Description of the task> With the line containing "deployment strategy ✅" as the start and the line containing "### **Phase 6: Implementation" as the end, transcribe that span of the entries below exactly, including both.

(Saved data entries)
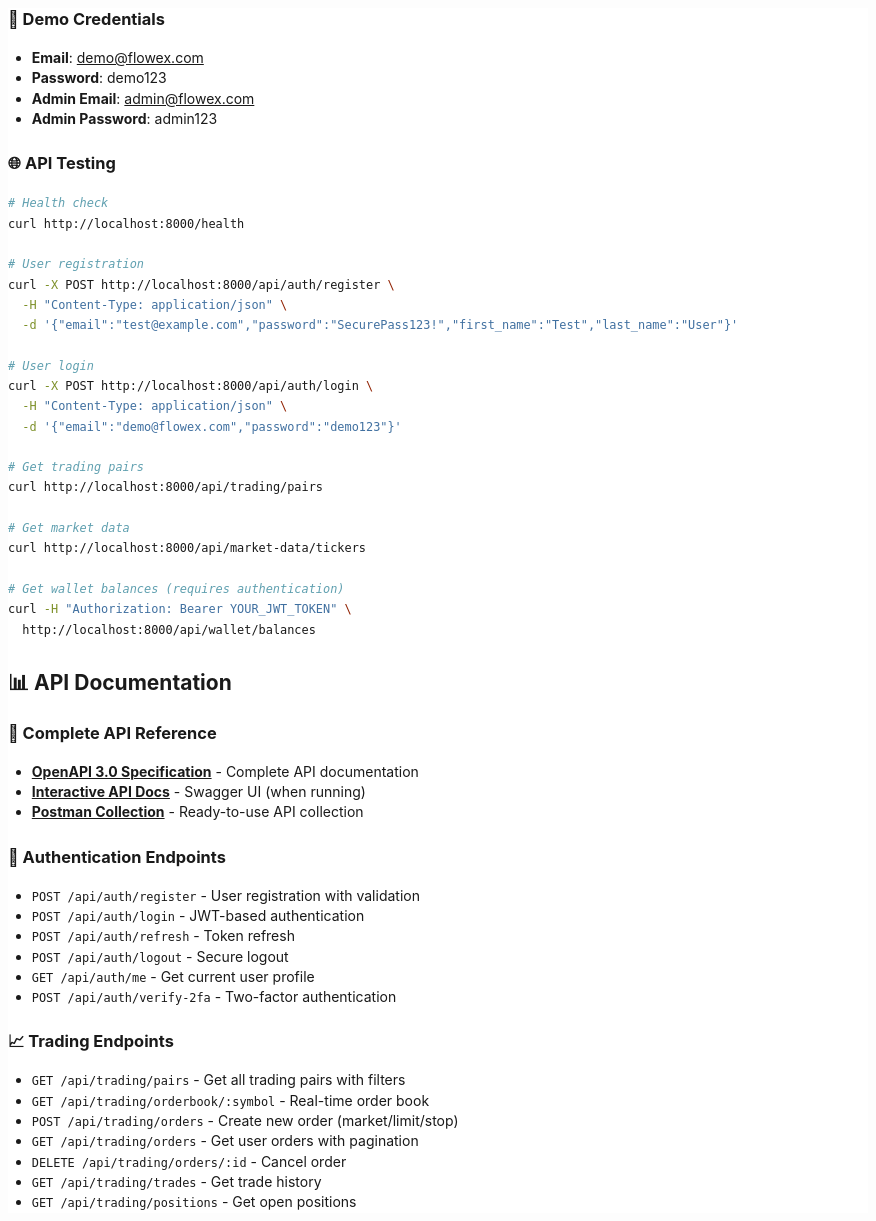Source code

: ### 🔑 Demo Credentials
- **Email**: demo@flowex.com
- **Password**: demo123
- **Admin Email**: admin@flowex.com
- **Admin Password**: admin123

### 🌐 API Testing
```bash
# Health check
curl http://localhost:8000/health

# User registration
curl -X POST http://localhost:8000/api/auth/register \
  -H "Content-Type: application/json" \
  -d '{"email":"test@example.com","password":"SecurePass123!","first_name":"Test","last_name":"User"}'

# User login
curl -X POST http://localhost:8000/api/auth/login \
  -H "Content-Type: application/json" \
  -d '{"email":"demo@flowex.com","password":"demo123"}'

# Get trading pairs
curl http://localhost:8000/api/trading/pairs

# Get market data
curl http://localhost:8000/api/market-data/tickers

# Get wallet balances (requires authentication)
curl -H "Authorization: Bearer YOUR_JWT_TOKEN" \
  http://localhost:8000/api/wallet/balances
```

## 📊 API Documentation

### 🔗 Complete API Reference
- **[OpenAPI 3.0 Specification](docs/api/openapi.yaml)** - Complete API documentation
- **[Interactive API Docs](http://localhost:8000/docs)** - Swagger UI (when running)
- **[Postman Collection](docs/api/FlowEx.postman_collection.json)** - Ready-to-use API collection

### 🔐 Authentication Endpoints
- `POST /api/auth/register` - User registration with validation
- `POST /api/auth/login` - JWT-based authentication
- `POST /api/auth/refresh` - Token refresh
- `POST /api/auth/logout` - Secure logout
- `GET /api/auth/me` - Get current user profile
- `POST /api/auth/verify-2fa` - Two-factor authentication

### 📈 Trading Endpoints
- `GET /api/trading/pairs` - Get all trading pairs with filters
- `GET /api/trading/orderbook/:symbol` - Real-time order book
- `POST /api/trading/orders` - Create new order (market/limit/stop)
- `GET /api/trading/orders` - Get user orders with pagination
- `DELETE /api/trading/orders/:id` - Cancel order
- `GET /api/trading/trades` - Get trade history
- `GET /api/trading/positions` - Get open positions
...
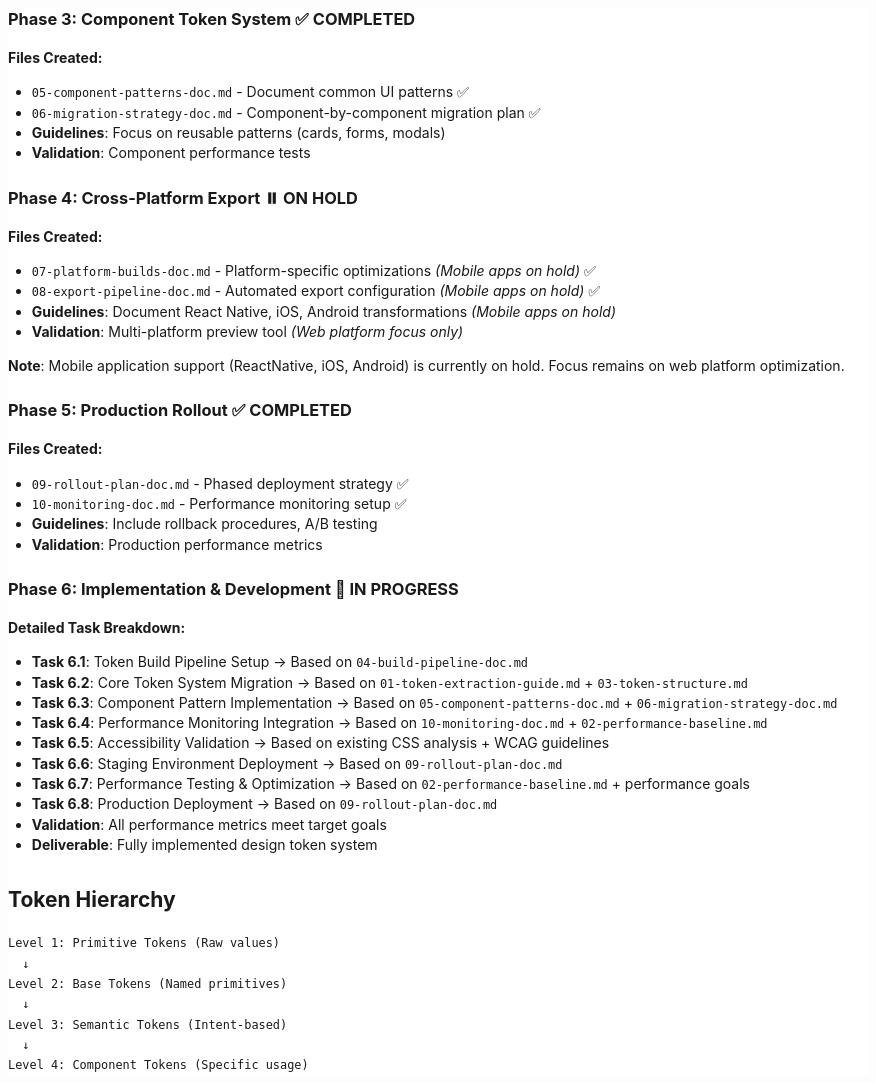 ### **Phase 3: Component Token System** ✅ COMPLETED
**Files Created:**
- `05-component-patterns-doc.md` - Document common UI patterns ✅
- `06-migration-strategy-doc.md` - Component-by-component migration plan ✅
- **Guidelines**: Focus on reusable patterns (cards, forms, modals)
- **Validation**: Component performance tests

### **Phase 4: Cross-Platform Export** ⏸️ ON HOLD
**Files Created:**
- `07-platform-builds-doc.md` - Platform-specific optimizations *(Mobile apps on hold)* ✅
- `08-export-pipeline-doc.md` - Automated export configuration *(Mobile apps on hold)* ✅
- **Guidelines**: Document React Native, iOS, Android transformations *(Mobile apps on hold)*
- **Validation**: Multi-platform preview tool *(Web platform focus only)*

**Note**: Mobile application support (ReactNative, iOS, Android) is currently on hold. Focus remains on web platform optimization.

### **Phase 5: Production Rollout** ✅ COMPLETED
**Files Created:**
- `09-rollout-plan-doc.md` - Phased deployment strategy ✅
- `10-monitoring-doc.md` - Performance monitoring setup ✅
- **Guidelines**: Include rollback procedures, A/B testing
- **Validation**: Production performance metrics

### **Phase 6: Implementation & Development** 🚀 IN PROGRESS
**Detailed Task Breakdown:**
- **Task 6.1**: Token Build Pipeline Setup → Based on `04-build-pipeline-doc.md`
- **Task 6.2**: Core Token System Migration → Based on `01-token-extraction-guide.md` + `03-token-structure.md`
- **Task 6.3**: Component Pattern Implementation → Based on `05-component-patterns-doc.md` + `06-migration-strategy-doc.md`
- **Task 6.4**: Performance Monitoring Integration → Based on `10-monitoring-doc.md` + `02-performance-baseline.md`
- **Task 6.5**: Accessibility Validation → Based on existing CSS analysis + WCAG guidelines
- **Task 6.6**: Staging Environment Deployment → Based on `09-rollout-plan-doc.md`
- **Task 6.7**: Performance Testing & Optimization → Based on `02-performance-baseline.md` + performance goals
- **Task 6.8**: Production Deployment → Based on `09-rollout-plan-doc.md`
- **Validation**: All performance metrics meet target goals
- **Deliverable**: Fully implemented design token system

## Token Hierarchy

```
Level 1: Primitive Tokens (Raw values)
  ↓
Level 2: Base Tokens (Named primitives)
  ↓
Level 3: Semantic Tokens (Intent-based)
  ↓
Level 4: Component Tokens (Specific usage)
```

Task solution>
- `09-rollout-plan-doc.md` - Phased deployment strategy ✅
- `10-monitoring-doc.md` - Performance monitoring setup ✅
- **Guidelines**: Include rollback procedures, A/B testing
- **Validation**: Production performance metrics

### **Phase 6: Implementation & Development** 🚀 IN PROGRESS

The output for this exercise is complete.